The little brother gets to walk along, and the big brother smiles.
And
so instead of being yoked to the Law, with its heavy burdens and obligations;
instead of being yoked to sin and satan, who only want to oppress you and kill
you; Jesus wants you yoked with Him, so that you walk along side Him as He
carries the load of the Law for you, and carries the burden of your sin for
you. That’s why His yoke is easy and His burden is light for you. Because He’s
bound Himself to you in love.
No
wonder Jesus prayed to His Father here with these words and said, “I
thank you, Father, Lord of heaven and earth, that you have hidden these things
from the wise and understanding and revealed them to little children.”
To His little brothers and sisters. For little children trust the words you say
to them. Intensely. Immediately. They hang onto them and don’t let you forget
them! They believe what they hear.
Dear
brothers and sisters in Christ, little brothers and sisters of Christ, believe what you hear.
Repent. Lay down that heavy yoke of Law and sin you’re trying to carry
yourself. Come to Jesus. He is
gentle and humble of heart. He’s not a rule-giving tyrant, but your Saviour,
Shepherd, and Redeemer. His interest is not in what you can do for Him,
but in you. He wants you. He wants
to forgive you and have you under His yoke with Him - under the wood of the
cross - where all your burdens are borne by Him.
Come to Jesus.
Come to Him in His Word, and hear what He has to say to you. He wants to reveal
the hidden things of faith that the wise and the religiously smart won’t get.

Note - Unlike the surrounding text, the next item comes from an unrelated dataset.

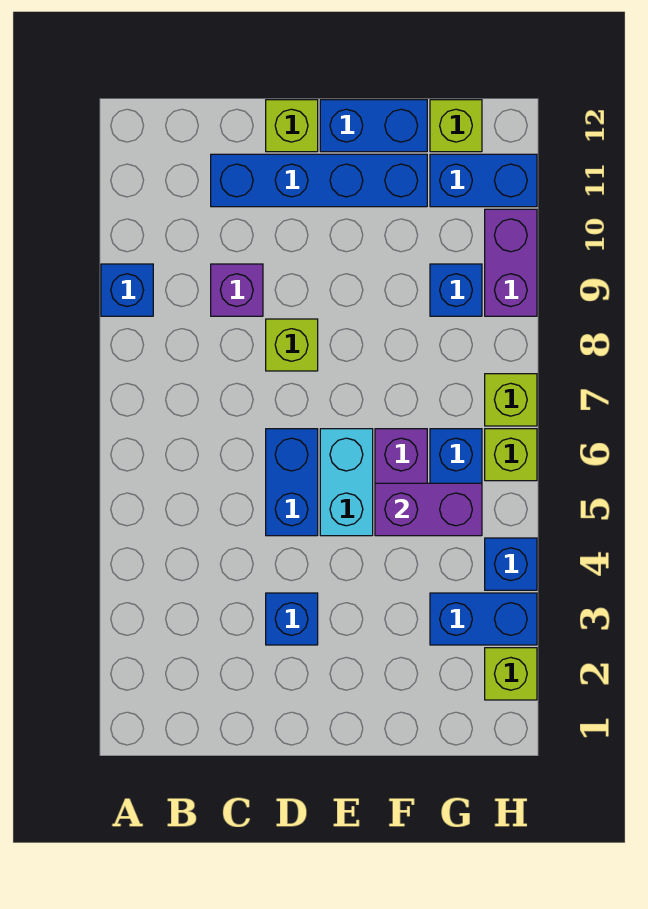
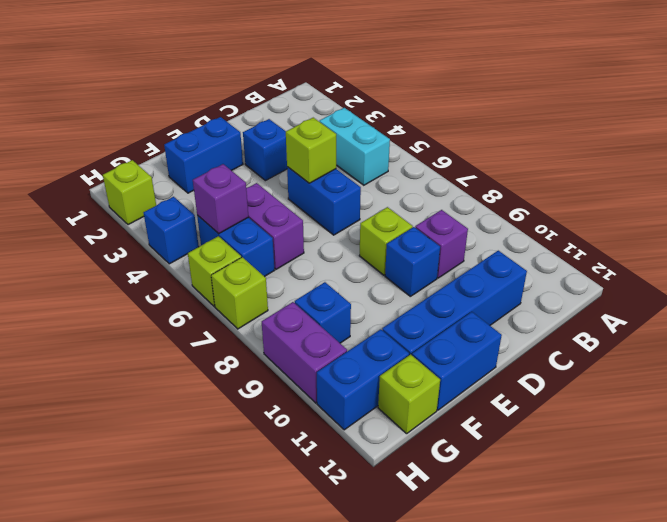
blue 1x1 brick [101,264,153,316] -> blue 1x1 brick moved to [385,227,440,296]
lime 1x1 brick [266,100,318,152] -> lime 1x1 brick moved to [286,118,336,183]
cyan 1x2 brick [320,429,373,536] -> cyan 1x2 brick moved to [319,108,390,185]
purple 1x2 brick [375,483,482,536] -> purple 1x1 brick [193,164,249,234]
blue 1x2 brick [430,593,537,645] -> blue 1x2 brick moved to [164,117,243,193]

Come and listen to Him the way a child listens, trusting, holding on to those
words that are Spirit and life and faith-creating and faith-sustaining.
Come to Jesus.
Come to Him in Baptism. You are baptized but once, but baptism has a daily and
lifelong effect in your life as your baptism includes the promise of
forgiveness all your life. A water that cleanses not just once, but always renewing
and refreshing your weary soul weighed down by sin and guilt and shame. There
is those waters is a loving Father taking his dearly loved son or daughters in
His arms.
And
then come to Jesus in His Supper. He
wants to refresh you here in a most unique way, giving you living bread, His
body, and the wine of gladness, His blood. These things seem so ordinary to the
eye and so difficult for the intellect to grasp. It is inconceivable how a bit
of bread and a sip of wine on a Sunday morning can mean anything for the
burdens of the week. And yet there, too, Jesus says “Come to me.” He knows what’s good for our souls. And
coming to Him here we find that refreshment - that freedom; freedom from sin -
that can’t be found anywhere else in this world.
That’s
a freedom even greater than the freedom our country is celebrating this
weekend, and for which many people come to our country looking for. For it is
not just for some, but for all. Not just for a time, but for eternity. And it
has been given to you. That you may walk with Him - not in sin and selfishness,
but in forgiveness and love; not to death, but to life; not burdened, but set
free. Set free to bear one another’s burdens, for Jesus is bearing yours.
And
that’s no vanilla, plain, same-looking Christianity. But a life of confidence
and hope, peace and joy, that can only be from Christ. That enables us to say
with St. Paul: “Wretched man that I am! Who will deliver me from this body of death?
Thanks be to God through Jesus Christ our Lord!” For His yoke is easy, and His burden
is light.
In
the Name of the Father and of the (+) Son and of the Holy Spirit. Amen.
Now
the peace of God which passes all understanding, keep your hearts and minds
through faith in Christ Jesus, our Lord. Amen.